1) There was never a golden age where everybody rocked straight out of journalism school and immediately got put on Pulitzer-winning investigations. They used to get the crappiest jobs in the newsroom. People leave journalism school and do what their editors tell them.
2) Social media is a vital 21st century tool for journalism, and you need to be taught about how to use it. After every major breaking news story, the first footage and eyewitness accounts now are nearly always on social media. Journalists need to know how to find those, asses them for whether they are authentic and suitable for publication, and make sure they are not infringing copyright.
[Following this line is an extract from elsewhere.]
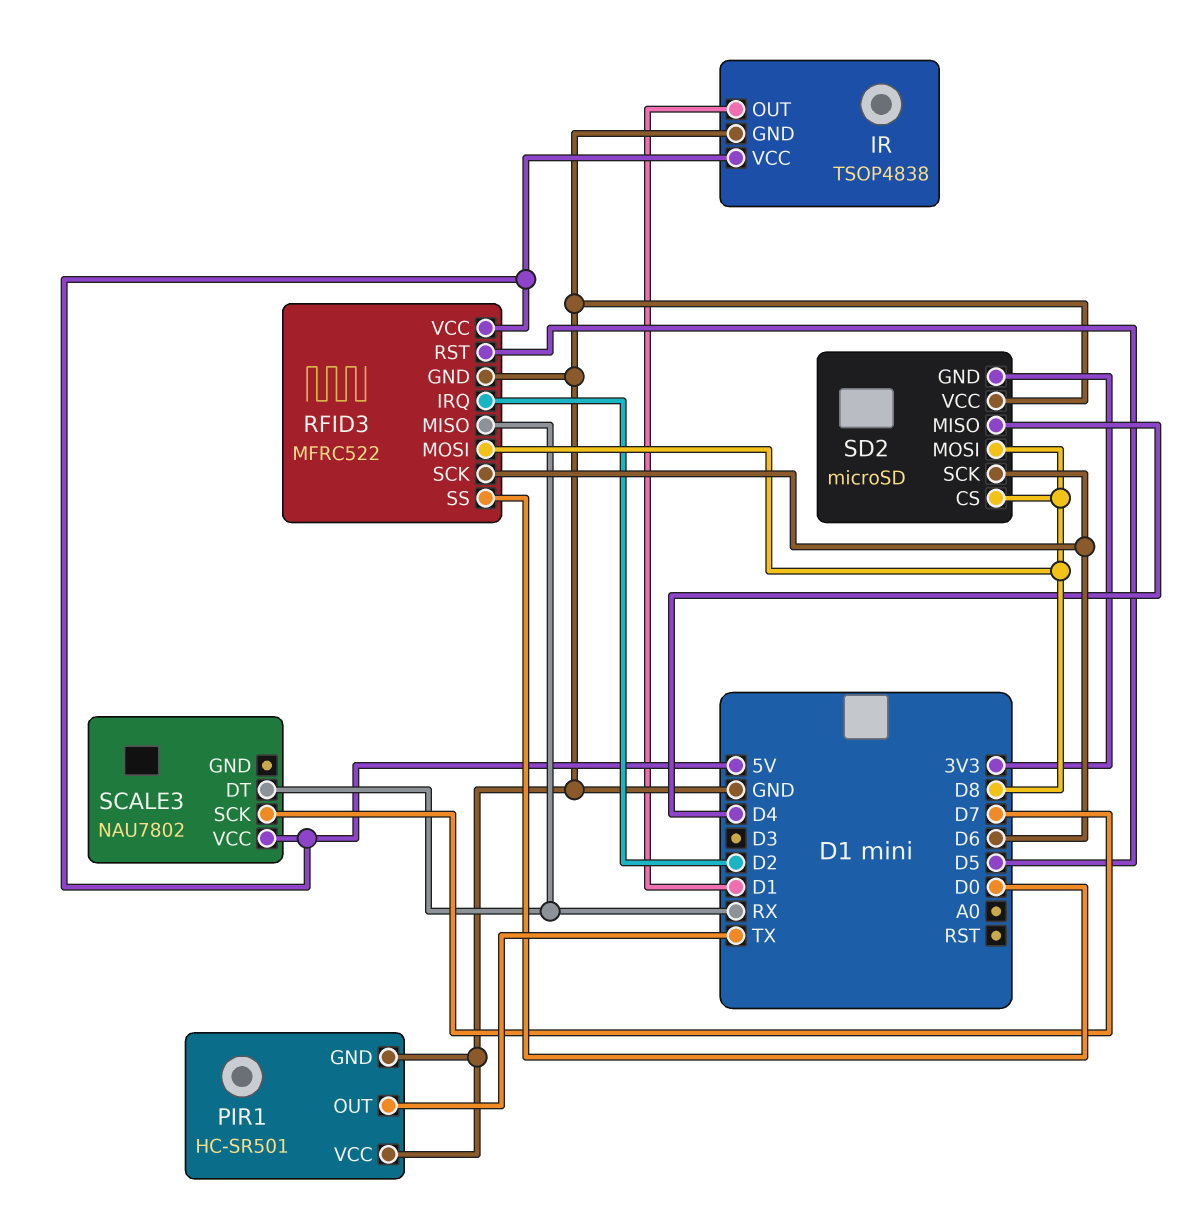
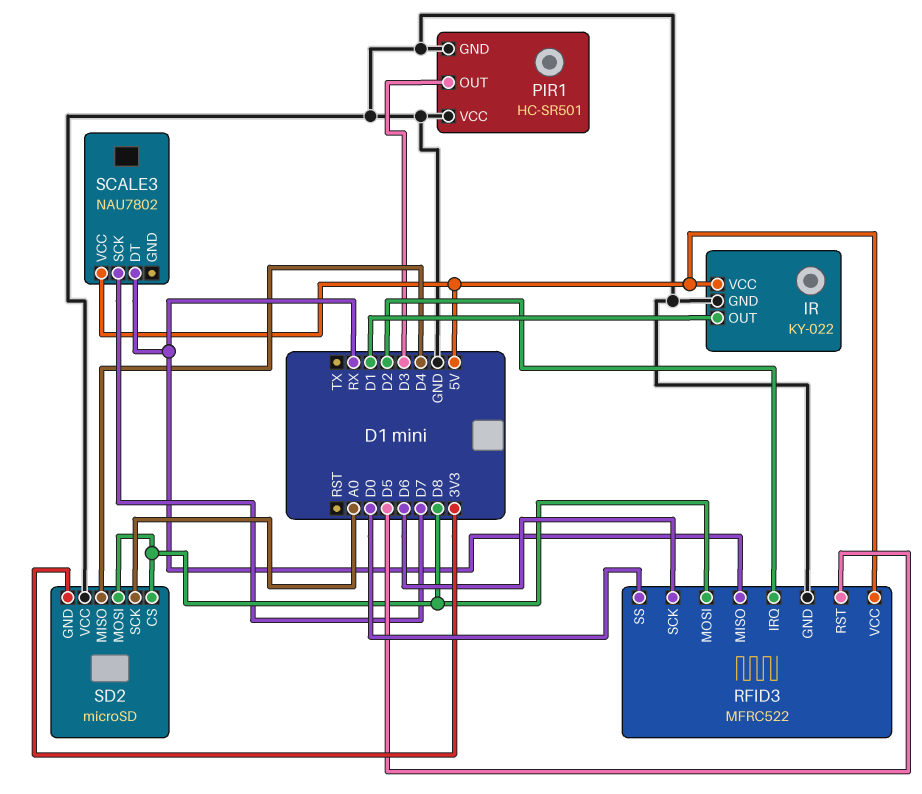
IR: TSOP4838 -> KY-022
PIR1 pin OUT: TX -> D3
SD2 pin SCK: D6 -> A0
3) Nobody would be writing these “copied off Twitter/Facebook/Instagram” articles if they weren’t being read. I think the piece I did about the distracted boyfriend meme did over half-a-million page views in the end, about three-quarters of that from people we regard as Guardian regulars, and it had great attention time and an entertaining comment thread under it. I’m certain that if the Guardian publishes 250 articles a day there is space for one of them to be a light-hearted round-up of jokes from the internet. There are plenty of things and formats that do get published by the news industry that struggle to get attention online: single paragraph match reports of lower league games, classical concert reviews, humdrum obituaries. Social media round-ups might struggle for journalistic respect, but they do not struggle for audience attention.
4) The message is delivered in Private Eye via a cartoon. People only started being able to include cartoons in newspapers and magazines due to advances in printing technology. I’m pretty certain, just as with the inclusion of crosswords, the appearance of cartoons in serious publications was greeted with a moral panic as if the sky was falling in. They are now an accepted, and even expected, part of the mix.